- [Written problem 1]: Copy the entries word for word, starting at the line that contains "order: Brassicales" and ending with the final line of the entries.

- [Supplied passage]:
The Sheikhdom of al-Hawra (Arabic: Mashyakhat al-Hawra) was a state of the Protectorate of South Arabia which existed from the 19th century to 1967. It became a British protectorate in 1888.

History

Early history 
The Sheikhdom of al-Hawra was established in the 19th century. The first known Sheikh of al-Hawra was Abd Allah ibn Muhammad Ba Shahid, who ruled from circa 1858 to 1895.

Theodore Bent's visit 
Between 1893 and 1897, Theodore Bent, and his wife, Mabel Bent, undertook several expeditions into Southern Arabia. At one point, they visited the Sheikhdom of al-Hawra, where they described a large castle, belonging to the ruling Al Kaiti family, dominating a humble village. The castle, built out of sun-dried bricks, was seven stories high and covered roughly an acre (4 km2) of land, and prominently featured battlements, towers, and machicolations. Theodore and Mabel were welcomed by the Sultan, who requested a gift, which was given in the form of 20 Indian Rupees.

British protectorate 
Starting in 1888, the British Empire paid an annual stipend to al-Hawra, and a Protectorate Treaty was concluded with them in that year. In May 1895 Shaikh Abdulla bin Muhammad ba Shahid, the representative Shaikh, died. He was succeeded by Shaikh Said bin Abdulla ba Shahid who abdicated in February 1896, being succeeded by his brother, Shaikh Ahmed bin Abdulla. The latter died in March 1900, and was succeeded by Shaikh Saleh bin Awadh.

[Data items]
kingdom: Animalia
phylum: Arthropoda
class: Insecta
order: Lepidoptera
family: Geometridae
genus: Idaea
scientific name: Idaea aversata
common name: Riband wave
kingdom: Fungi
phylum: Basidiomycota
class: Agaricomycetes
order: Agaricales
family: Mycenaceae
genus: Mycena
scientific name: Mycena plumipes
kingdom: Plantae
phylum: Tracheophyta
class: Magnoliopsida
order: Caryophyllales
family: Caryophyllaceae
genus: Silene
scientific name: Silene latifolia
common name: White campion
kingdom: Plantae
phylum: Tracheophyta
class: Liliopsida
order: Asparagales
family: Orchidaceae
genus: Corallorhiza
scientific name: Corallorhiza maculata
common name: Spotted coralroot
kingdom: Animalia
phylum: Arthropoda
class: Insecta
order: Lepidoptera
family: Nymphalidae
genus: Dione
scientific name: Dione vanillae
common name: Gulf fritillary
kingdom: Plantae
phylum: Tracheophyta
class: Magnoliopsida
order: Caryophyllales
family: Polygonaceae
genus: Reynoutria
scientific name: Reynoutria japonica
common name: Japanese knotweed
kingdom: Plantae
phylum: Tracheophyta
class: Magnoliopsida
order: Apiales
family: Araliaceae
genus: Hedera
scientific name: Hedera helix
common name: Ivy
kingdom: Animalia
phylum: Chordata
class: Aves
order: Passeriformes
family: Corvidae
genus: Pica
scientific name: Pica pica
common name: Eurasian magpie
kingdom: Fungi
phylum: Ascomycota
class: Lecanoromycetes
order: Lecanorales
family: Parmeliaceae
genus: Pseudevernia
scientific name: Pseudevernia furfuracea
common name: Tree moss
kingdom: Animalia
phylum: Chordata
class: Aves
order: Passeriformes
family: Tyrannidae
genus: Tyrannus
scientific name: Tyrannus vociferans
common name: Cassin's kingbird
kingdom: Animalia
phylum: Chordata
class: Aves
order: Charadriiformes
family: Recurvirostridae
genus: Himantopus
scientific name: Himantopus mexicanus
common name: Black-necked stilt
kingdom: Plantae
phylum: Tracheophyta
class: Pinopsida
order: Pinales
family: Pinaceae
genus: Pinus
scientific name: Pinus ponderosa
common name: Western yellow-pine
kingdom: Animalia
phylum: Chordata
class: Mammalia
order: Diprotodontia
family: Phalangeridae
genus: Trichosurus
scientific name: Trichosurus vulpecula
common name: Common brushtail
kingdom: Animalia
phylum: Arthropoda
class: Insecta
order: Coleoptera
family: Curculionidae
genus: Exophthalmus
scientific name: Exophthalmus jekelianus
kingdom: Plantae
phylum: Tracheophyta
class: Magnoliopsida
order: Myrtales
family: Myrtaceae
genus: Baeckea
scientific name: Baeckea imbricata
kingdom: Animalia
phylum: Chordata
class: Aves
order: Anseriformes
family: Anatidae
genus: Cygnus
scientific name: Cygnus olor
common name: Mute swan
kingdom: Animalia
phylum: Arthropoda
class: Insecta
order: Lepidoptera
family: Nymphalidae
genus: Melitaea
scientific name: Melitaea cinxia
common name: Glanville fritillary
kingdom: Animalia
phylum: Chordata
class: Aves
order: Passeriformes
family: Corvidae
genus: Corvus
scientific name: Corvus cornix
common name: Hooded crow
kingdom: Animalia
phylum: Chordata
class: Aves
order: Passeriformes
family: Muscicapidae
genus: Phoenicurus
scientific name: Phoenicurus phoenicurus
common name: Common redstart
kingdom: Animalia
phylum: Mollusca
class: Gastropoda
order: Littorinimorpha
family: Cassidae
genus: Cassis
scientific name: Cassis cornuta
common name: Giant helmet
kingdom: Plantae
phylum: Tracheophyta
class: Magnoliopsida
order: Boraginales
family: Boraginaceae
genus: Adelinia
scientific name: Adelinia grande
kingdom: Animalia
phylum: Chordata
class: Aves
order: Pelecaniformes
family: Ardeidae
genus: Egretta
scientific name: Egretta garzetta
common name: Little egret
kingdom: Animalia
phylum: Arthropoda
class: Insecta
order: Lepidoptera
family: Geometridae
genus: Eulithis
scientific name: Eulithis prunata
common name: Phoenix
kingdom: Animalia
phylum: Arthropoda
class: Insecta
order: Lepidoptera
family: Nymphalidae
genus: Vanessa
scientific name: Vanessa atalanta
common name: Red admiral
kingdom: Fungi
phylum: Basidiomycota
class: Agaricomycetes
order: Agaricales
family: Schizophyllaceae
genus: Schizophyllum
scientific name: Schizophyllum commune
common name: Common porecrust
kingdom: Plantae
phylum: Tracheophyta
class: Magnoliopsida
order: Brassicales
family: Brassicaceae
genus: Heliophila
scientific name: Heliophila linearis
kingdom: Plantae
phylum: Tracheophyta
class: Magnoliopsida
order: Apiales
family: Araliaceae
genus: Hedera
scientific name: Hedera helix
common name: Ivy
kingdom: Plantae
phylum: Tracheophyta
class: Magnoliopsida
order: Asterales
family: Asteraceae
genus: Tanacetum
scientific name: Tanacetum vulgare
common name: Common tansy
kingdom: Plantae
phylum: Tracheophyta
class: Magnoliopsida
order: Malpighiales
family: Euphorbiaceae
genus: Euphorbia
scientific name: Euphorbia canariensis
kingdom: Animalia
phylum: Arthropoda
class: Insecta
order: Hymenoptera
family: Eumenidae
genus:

- [Written problem 2]: According to the text on the Sheikhdom of al-Hawra, what gift did Theodore and Mabel Bent give the Sultan?

- [Written reply 1]:
order: Brassicales
family: Brassicaceae
genus: Heliophila
scientific name: Heliophila linearis
kingdom: Plantae
phylum: Tracheophyta
class: Magnoliopsida
order: Apiales
family: Araliaceae
genus: Hedera
scientific name: Hedera helix
common name: Ivy
kingdom: Plantae
phylum: Tracheophyta
class: Magnoliopsida
order: Asterales
family: Asteraceae
genus: Tanacetum
scientific name: Tanacetum vulgare
common name: Common tansy
kingdom: Plantae
phylum: Tracheophyta
class: Magnoliopsida
order: Malpighiales
family: Euphorbiaceae
genus: Euphorbia
scientific name: Euphorbia canariensis
kingdom: Animalia
phylum: Arthropoda
class: Insecta
order: Hymenoptera
family: Eumenidae
genus:

- [Written reply 2]: 20 Indian Rupees.